At this point, we've been playing with PHP Variables, Arrays, and If Statements. In nearly every lecture so far, we've seen the "=" symbol. You probably have a basic understanding that it sets a value to a variable, like so:

$myName = "Brad";

In the PHP world, the = symbol is called an "assignment operator". It basically "assigns" the value on the right to the variable on the left. There are many assignment operators, but we'll get into those once we've been introduced to the many other types of operators in PHP.

First, we will start with the "comparison operator".
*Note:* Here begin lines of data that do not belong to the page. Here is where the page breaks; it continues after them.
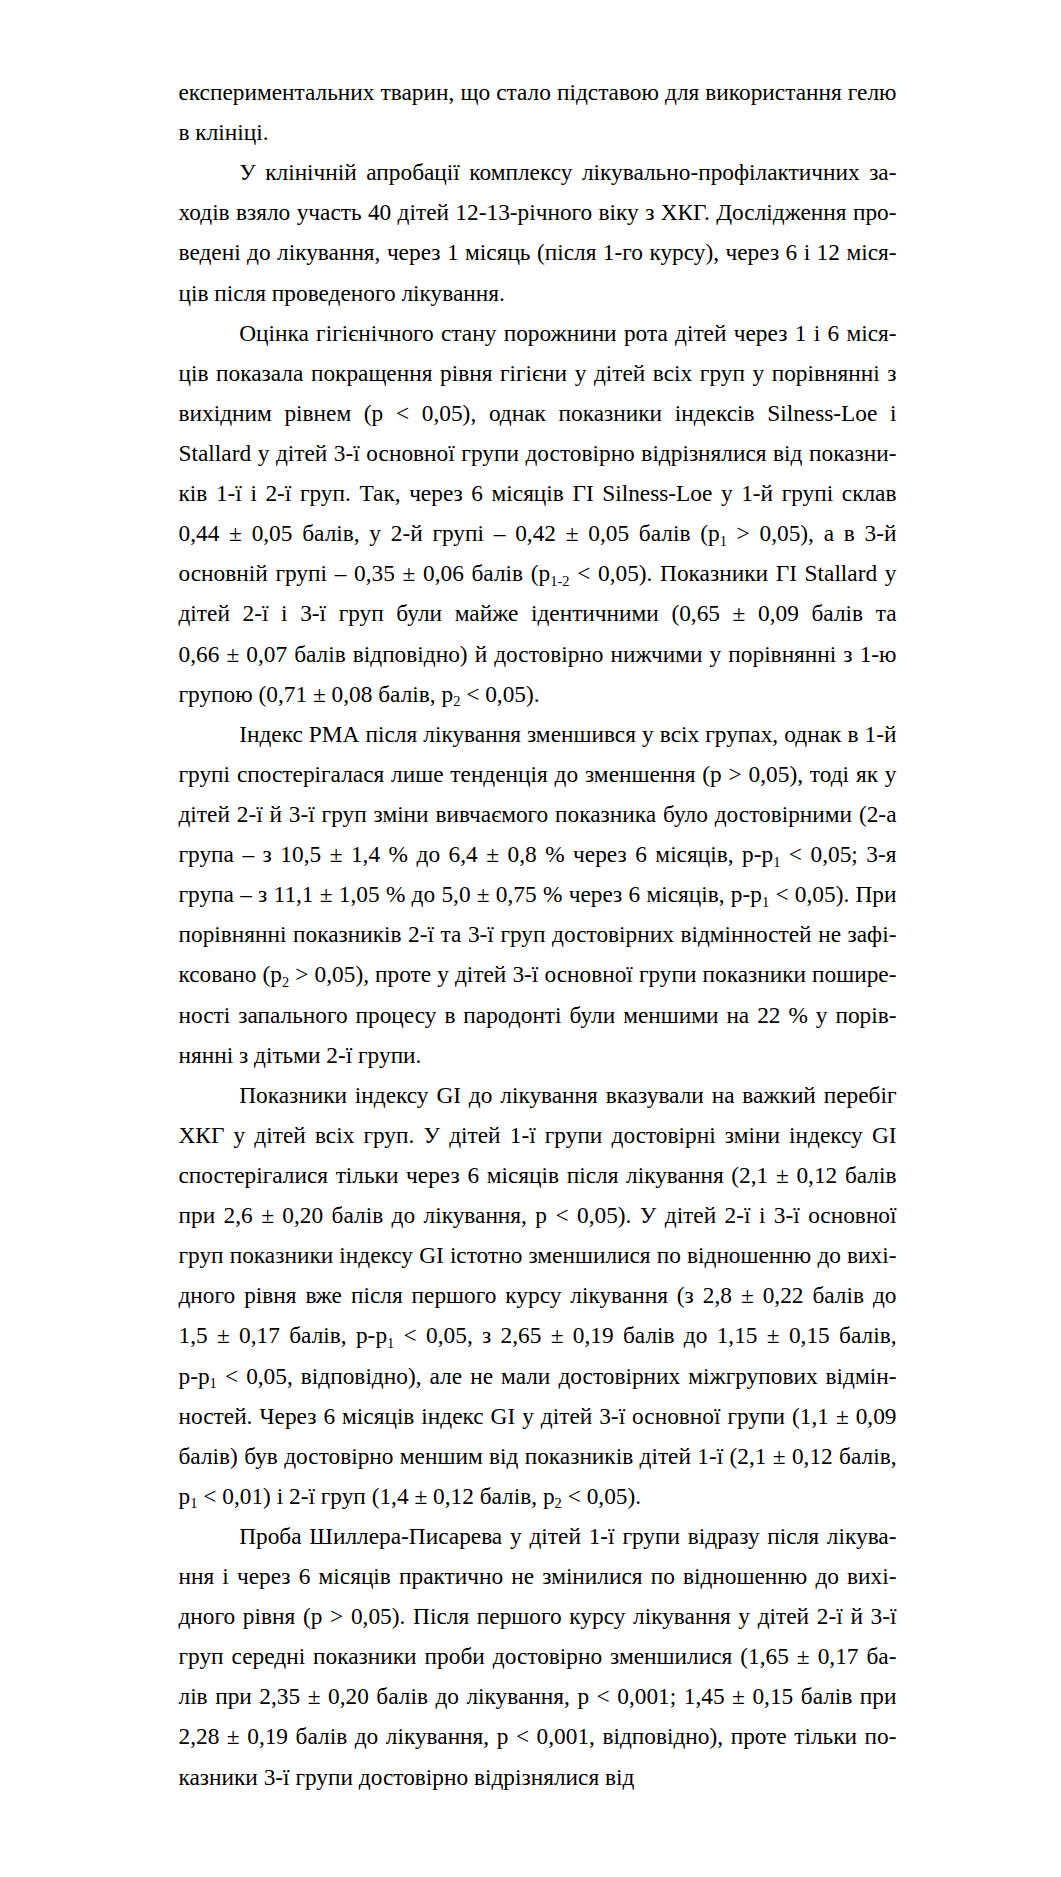експериментальних тварин, що стало підставою для використання гелю в клініці.
У клінічній апробації комплексу лікувально-профілактичних заходів взяло участь 40 дітей 12-13-річного віку з ХКГ. Дослідження проведені до лікування, через 1 місяць (після 1-го курсу), через 6 і 12 місяців після проведеного лікування.
Оцінка гігієнічного стану порожнини рота дітей через 1 і 6 місяців показала покращення рівня гігієни у дітей всіх груп у порівнянні з вихідним рівнем (p < 0,05), однак показники індексів Silness-Loe і Stallard у дітей 3-ї основної групи достовірно відрізнялися від показників 1-ї і 2-ї груп. Так, через 6 місяців ГІ Silness-Loe у 1-й групі склав 0,44 ± 0,05 балів, у 2-й групі – 0,42 ± 0,05 балів (p1 > 0,05), а в 3-й основній групі – 0,35 ± 0,06 балів (p1-2 < 0,05). Показники ГІ Stallard у дітей 2-ї і 3-ї груп були майже ідентичними (0,65 ± 0,09 балів та 0,66 ± 0,07 балів відповідно) й достовірно нижчими у порівнянні з 1-ю групою (0,71 ± 0,08 балів, p2 < 0,05).
Індекс РМА після лікування зменшився у всіх групах, однак в 1-й групі спостерігалася лише тенденція до зменшення (p > 0,05), тоді як у дітей 2-ї й 3-ї груп зміни вивчаємого показника було достовірними (2-а група – з 10,5 ± 1,4 % до 6,4 ± 0,8 % через 6 місяців, p-p1 < 0,05; 3-я група – з 11,1 ± 1,05 % до 5,0 ± 0,75 % через 6 місяців, p-p1 < 0,05). При порівнянні показників 2-ї та 3-ї груп достовірних відмінностей не зафіксовано (p2 > 0,05), проте у дітей 3-ї основної групи показники поширеності запального процесу в пародонті були меншими на 22 % у порівнянні з дітьми 2-ї групи.
Показники індексу GI до лікування вказували на важкий перебіг ХКГ у дітей всіх груп. У дітей 1-ї групи достовірні зміни індексу GI спостерігалися тільки через 6 місяців після лікування (2,1 ± 0,12 балів при 2,6 ± 0,20 балів до лікування, p < 0,05). У дітей 2-ї і 3-ї основної груп показники індексу GI істотно зменшилися по відношенню до вихідного рівня вже після першого курсу лікування (з 2,8 ± 0,22 балів до 1,5 ± 0,17 балів, p-p1 < 0,05, з 2,65 ± 0,19 балів до 1,15 ± 0,15 балів, p-p1 < 0,05, відповідно), але не мали достовірних міжгрупових відмінностей. Через 6 місяців індекс GI у дітей 3-ї основної групи (1,1 ± 0,09 балів) був достовірно меншим від показників дітей 1-ї (2,1 ± 0,12 балів, p1 < 0,01) і 2-ї груп (1,4 ± 0,12 балів, p2 < 0,05).
Проба Шиллера-Писарева у дітей 1-ї групи відразу після лікування і через 6 місяців практично не змінилися по відношенню до вихідного рівня (p > 0,05). Після першого курсу лікування у дітей 2-ї й 3-ї груп середні показники проби достовірно зменшилися (1,65 ± 0,17 балів при 2,35 ± 0,20 балів до лікування, p < 0,001; 1,45 ± 0,15 балів при 2,28 ± 0,19 балів до лікування, p < 0,001, відповідно), проте тільки показники 3-ї групи достовірно відрізнялися від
Comparison operators allow you to compare multiple elements. You can compare whether elements are:

Here is a handy table, provided by PHP.net

Example Name Result
$a == $b Equal TRUE if $a is equal to $b.
$a === $b Identical TRUE if $a is equal to $b, and they are of the same type. (PHP 4 only). You're using PHP 7.2.22.
$a != $b Not equal TRUE if $a is not equal to $b.
$a <> $b Not equal TRUE if $a is not equal to $b.
$a !== $b Not identical TRUE if $a is not equal to $b, or they are not of the same type. (PHP 4 only)
$a < $b Less than TRUE if $a is strictly less than $b.
$a > $b Greater than TRUE if $a is strictly greater than $b.
$a <= $b Less than or equal to TRUE if $a is less than or equal to $b.
$a >= $b Greater than or equal to TRUE if $a is greater than or equal to $b.

Here is an example of how you would use one of the above comparison operators:

$yearsOnEarth = 14;

if ($yearsOnEarth <= 25) {
	
	echo "Your age is less than or equal to 25!";
	
}

Feel free to experiment with all of the above comparison operators with some PHP If / Else / Elseif statements using the practice.php page provided in this folder.